The harm reduction tool box contains many useful programs: needle exchanges and safer crack kits, safe injection sites and outreach vans are very important tools that a community can use to support people who use drugs and manage illicit drug use. Methadone maintenance therapy (MMT) is an important component of a community’s harm reduction services. For people addicted to opiates, MMT can be a life saver and a game changer. MMT offers people a way out of the illicit drug life. It is not a panacea and it doesn’t work for everyone, but for some it has been transformative. Many communities in Canada offer MMT including Whitehorse.
Given that MMT can be both a life saver and a way of reducing the number of people involved in illicit drugs and the resultant crime that often comes with it, one would think that every community where there is illicit opiate drug use would be clamoring for a methadone program – like a prison community environment for instance. A prison environment is not only a “good” place to offer MMT it is the most perfect place to offer MMT. Here you have a disproportionately high number of people who use illicit drugs, and you have illicit drug use in the jail that administrators sorely wish wasn’t true, and you have a relatively controlled environment with LOTS of supervision. Offering MMT in a prison setting makes good sense. Here’s why: in a controlled prison environment a person entering it could be offered MMT and in doing so could reduce his/her likelihood of injecting illicit smuggled drugs. It could prevent sharing of such illicitly smuggled drugs and therefore reduce HIV and HCV transmissions. It could stabilize the person’s addiction and he/she would get lots of supervision transitioning from illicit opiates to methadone. Conceivably by the time s/he is released their opiate addiction could be well managed by MMT. Back in community this person is not seeking illicit drugs and can conceivably side step the illicit drug scene and future involvement in the justice system altogether. So both the jail and the inmate win.
Imagine then my dismay when in 2012 the Whitehorse Correctional Centre discontinued offering MMT to its inmate population. A host of reasons for discontinuing the program were offered: it was a risk issue; inmates on methadone also had other drugs in their system; the medical staff at the jail weren’t sufficiently trained; it could be used as currency in the jail; MMT wasn’t a legitimate medical treatment. Letters to the Minister from the Canadian Drug Policy Coalition, the Legal Network and my agency did nothing to sway the department. Evidence that showed every other jail and penitentiary in Canada offered MMT still did nothing to change the department’s mind. People entering the Whitehorse Correctional Centre who were on MMT were abruptly withdrawn and suffered both greatly and unnecessarily.

> _DATA TO EXAMINE_
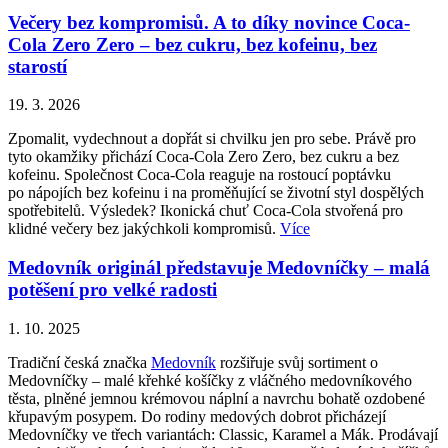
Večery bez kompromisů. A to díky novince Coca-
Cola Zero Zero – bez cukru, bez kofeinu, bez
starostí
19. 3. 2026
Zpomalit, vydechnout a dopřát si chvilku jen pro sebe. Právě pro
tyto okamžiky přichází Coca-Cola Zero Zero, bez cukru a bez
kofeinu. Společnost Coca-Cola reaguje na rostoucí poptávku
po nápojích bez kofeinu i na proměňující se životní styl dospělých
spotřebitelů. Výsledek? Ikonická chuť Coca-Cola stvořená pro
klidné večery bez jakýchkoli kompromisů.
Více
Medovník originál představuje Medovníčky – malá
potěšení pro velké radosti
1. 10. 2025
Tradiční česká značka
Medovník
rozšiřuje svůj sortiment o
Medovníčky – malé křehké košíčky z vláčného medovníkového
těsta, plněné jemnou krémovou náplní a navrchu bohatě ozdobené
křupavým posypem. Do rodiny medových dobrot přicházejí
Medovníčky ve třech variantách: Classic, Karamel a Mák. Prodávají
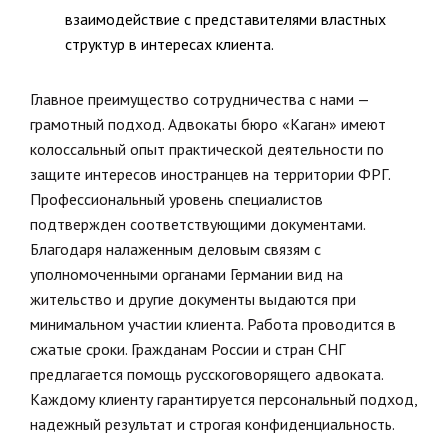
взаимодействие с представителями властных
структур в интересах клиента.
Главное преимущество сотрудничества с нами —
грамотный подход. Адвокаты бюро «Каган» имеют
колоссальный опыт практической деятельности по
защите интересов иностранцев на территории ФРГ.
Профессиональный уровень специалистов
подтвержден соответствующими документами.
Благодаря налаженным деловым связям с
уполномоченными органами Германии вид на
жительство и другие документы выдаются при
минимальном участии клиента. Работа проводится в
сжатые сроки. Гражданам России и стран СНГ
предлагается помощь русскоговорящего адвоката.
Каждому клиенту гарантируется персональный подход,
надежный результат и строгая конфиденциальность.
==
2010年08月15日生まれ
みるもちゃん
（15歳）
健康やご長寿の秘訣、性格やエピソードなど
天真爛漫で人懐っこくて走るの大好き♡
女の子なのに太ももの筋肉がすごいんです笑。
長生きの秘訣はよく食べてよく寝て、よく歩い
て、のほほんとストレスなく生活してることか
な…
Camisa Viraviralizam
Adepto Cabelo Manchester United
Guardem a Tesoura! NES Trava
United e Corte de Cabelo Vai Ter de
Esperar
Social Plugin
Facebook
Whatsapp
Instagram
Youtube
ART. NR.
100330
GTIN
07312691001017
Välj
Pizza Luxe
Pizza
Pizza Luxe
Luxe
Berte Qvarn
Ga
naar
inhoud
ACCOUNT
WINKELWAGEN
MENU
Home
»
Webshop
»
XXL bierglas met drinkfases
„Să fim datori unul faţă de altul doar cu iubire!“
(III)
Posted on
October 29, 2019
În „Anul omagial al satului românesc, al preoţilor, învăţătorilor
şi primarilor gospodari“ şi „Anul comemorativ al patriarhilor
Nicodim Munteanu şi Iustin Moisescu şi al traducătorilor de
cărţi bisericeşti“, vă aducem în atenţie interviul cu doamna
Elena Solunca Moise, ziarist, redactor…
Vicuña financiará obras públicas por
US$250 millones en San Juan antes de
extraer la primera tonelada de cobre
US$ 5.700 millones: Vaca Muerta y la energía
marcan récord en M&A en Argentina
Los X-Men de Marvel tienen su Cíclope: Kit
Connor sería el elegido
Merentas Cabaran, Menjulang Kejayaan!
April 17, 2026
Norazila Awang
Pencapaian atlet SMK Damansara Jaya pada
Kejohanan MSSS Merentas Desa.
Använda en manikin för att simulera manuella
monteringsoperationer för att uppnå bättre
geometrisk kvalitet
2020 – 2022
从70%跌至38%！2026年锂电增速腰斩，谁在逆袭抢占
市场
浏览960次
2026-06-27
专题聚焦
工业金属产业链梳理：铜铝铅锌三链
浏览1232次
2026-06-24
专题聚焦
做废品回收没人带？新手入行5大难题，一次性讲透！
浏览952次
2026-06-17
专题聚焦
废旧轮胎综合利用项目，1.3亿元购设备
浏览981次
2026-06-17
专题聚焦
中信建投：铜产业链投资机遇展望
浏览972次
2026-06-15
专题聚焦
---
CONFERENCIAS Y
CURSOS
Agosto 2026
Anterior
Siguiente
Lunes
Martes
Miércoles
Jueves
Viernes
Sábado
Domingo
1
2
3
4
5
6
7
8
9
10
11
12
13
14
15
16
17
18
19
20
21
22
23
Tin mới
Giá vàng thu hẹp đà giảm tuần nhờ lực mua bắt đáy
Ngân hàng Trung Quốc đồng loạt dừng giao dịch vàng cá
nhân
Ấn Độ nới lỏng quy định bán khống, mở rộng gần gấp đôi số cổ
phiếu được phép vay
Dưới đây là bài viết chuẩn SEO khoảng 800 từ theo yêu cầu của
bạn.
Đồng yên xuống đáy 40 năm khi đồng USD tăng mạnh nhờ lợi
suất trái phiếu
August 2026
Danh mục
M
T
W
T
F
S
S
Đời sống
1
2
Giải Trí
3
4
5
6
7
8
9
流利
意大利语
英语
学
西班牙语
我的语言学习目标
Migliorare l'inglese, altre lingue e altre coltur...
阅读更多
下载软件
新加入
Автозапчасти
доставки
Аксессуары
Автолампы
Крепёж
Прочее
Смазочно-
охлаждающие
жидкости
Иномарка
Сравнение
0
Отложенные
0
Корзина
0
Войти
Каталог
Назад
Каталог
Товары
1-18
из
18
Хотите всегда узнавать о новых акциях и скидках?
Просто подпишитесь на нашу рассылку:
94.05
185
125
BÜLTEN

> _PROMPT 1_
List every reason the methadone passage says was offered for discontinuing MMT at the Whitehorse Correctional Centre.
> _PROMPT 2_
Write what comes next in the passage about methadone maintenance therapy in prisons, picking up after its final sentence.

> _ANSWER AREA 1_
- It was a risk issue.
- Inmates on methadone also had other drugs in their system.
- The medical staff at the jail weren't sufficiently trained.
- It could be used as currency in the jail.
- MMT wasn't a legitimate medical treatment.

> _ANSWER AREA 2_
It took a human rights complaint from a former inmate against the department to create change. Facing a human rights complaint that they would most likely lose, the department in the summer of 2015 modified their policy and allowed people entering into the correctional facility already on MMT to continue their course of treatment. In policy anyway this meant no more abrupt withdrawals. It was and is a win.
But before we could even get the celebration party invitations mailed another barrier; the centre is still abruptly withdrawing new inmates from their methadone if they have a “dirty” urine test including THC. Furthermore the centre will not start anyone with an opiate addiction on MMT. The only people getting MMT at Whitehorse Correctional Centre are people who are currently on MMT when they enter the prison and have no other drugs including marijuana in their system.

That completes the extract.